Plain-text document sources
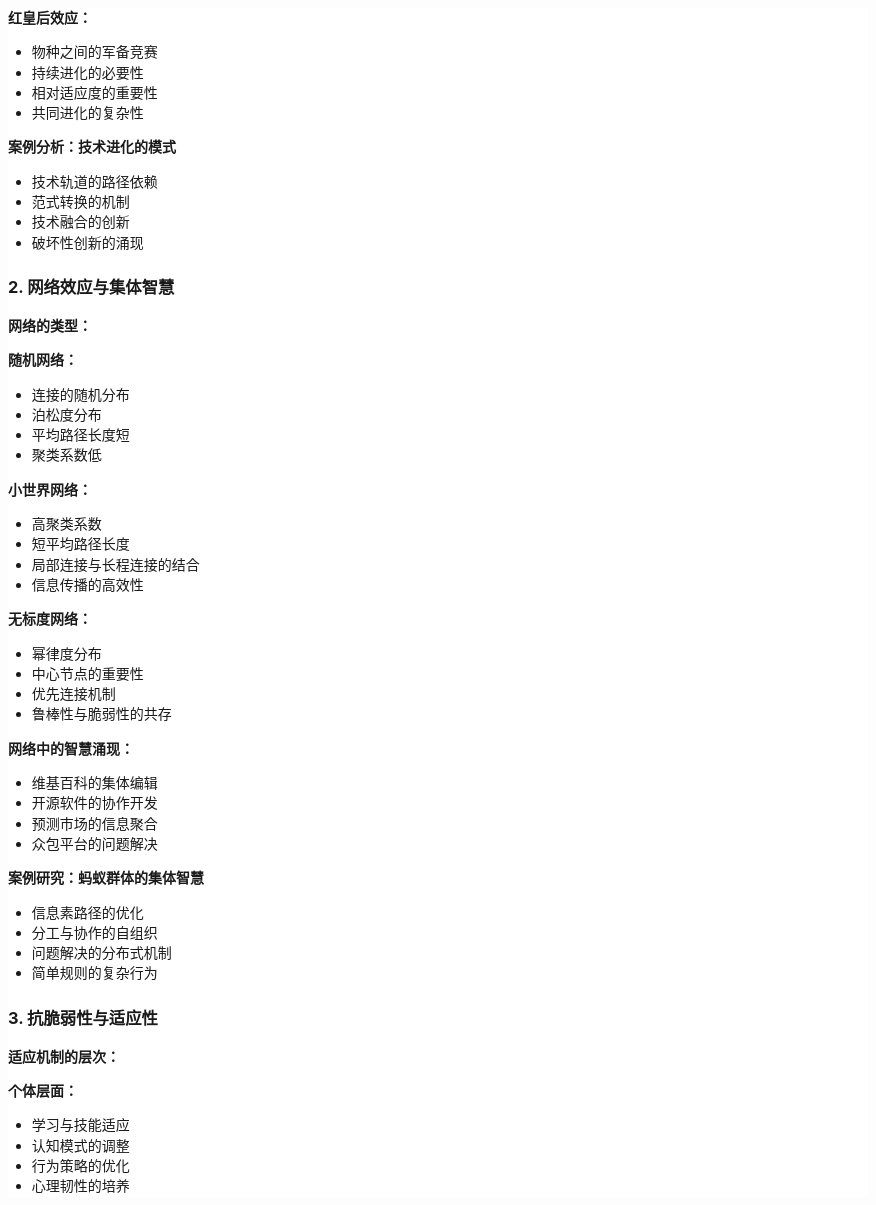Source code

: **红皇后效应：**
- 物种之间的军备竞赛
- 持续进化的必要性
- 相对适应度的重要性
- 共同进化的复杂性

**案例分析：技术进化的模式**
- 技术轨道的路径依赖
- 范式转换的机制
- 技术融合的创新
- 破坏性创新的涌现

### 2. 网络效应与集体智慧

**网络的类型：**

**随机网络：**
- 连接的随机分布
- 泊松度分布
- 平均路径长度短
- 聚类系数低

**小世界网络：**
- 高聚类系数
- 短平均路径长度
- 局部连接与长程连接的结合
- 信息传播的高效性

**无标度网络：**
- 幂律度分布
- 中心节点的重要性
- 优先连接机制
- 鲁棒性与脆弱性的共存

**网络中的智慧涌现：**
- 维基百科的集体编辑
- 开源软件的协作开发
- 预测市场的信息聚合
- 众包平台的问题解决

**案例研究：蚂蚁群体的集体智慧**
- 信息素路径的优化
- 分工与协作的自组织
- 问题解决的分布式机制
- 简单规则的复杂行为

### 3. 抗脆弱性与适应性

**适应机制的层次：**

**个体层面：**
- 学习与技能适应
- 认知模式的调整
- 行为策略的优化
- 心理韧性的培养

**Exercise aim:** Once the pictures are removed, set down what remains of the entries above exactly.

**Task result:**
Source code

: **红皇后效应：**
- 物种之间的军备竞赛
- 持续进化的必要性
- 相对适应度的重要性
- 共同进化的复杂性

**案例分析：技术进化的模式**
- 技术轨道的路径依赖
- 范式转换的机制
- 技术融合的创新
- 破坏性创新的涌现

### 2. 网络效应与集体智慧

**网络的类型：**

**随机网络：**
- 连接的随机分布
- 泊松度分布
- 平均路径长度短
- 聚类系数低

**小世界网络：**
- 高聚类系数
- 短平均路径长度
- 局部连接与长程连接的结合
- 信息传播的高效性

**无标度网络：**
- 幂律度分布
- 中心节点的重要性
- 优先连接机制
- 鲁棒性与脆弱性的共存

**网络中的智慧涌现：**
- 维基百科的集体编辑
- 开源软件的协作开发
- 预测市场的信息聚合
- 众包平台的问题解决

**案例研究：蚂蚁群体的集体智慧**
- 信息素路径的优化
- 分工与协作的自组织
- 问题解决的分布式机制
- 简单规则的复杂行为

### 3. 抗脆弱性与适应性

**适应机制的层次：**

**个体层面：**
- 学习与技能适应
- 认知模式的调整
- 行为策略的优化
- 心理韧性的培养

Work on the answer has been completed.